* [Prompt]: Scan the data below and copy each line where "Money" occurs.

* [Records]:
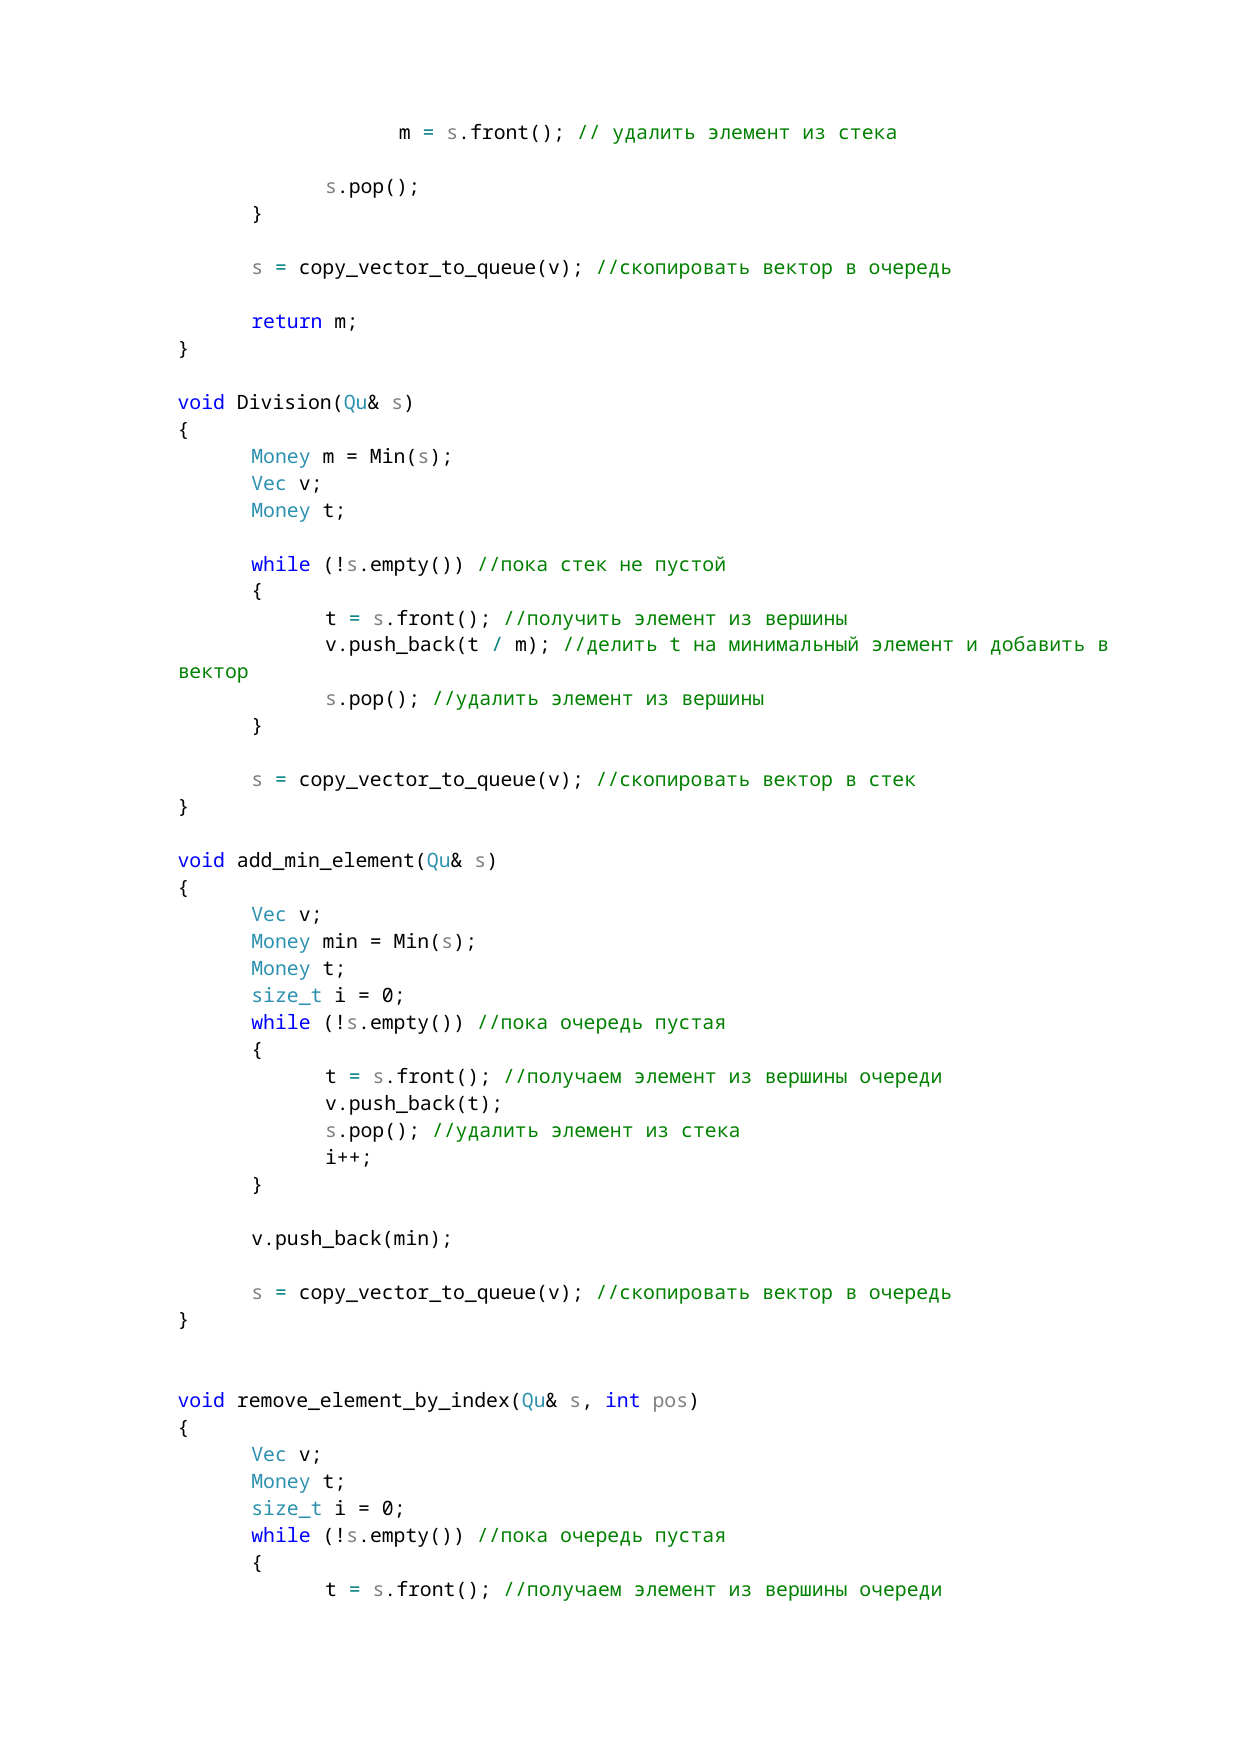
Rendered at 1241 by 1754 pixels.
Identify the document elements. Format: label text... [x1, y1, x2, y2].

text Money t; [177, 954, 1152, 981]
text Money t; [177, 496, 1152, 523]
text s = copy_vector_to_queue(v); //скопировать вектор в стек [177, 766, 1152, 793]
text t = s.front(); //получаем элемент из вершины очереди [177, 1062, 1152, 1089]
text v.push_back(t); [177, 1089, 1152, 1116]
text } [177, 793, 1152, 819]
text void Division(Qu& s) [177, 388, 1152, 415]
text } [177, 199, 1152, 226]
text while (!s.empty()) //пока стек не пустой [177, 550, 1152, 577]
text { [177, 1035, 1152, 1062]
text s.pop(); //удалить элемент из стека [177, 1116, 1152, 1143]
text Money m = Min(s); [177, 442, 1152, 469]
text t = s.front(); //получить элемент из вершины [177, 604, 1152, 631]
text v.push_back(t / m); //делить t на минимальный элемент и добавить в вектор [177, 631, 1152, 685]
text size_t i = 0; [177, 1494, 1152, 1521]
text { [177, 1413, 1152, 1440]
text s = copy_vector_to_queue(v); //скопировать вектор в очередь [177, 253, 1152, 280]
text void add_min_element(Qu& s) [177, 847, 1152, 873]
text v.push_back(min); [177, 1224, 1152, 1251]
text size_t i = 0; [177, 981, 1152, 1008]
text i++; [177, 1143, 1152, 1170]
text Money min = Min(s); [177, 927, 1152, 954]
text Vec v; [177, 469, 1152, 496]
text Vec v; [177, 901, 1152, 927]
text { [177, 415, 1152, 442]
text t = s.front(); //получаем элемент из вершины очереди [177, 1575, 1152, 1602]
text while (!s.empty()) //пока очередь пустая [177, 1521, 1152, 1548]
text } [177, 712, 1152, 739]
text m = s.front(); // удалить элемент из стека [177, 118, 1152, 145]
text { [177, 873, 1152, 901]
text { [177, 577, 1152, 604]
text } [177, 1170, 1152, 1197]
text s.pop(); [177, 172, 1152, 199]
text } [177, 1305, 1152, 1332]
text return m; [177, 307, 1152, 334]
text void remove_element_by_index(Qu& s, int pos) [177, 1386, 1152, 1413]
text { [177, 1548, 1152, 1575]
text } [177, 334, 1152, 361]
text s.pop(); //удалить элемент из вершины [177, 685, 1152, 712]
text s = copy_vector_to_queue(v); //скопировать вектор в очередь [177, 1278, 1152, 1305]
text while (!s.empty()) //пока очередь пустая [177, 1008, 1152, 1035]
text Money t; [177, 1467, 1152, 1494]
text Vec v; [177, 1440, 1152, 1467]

* [Output for this task]:
text Money t; [177, 954, 1152, 981]
text Money t; [177, 496, 1152, 523]
text Money m = Min(s); [177, 442, 1152, 469]
text Money min = Min(s); [177, 927, 1152, 954]
text Money t; [177, 1467, 1152, 1494]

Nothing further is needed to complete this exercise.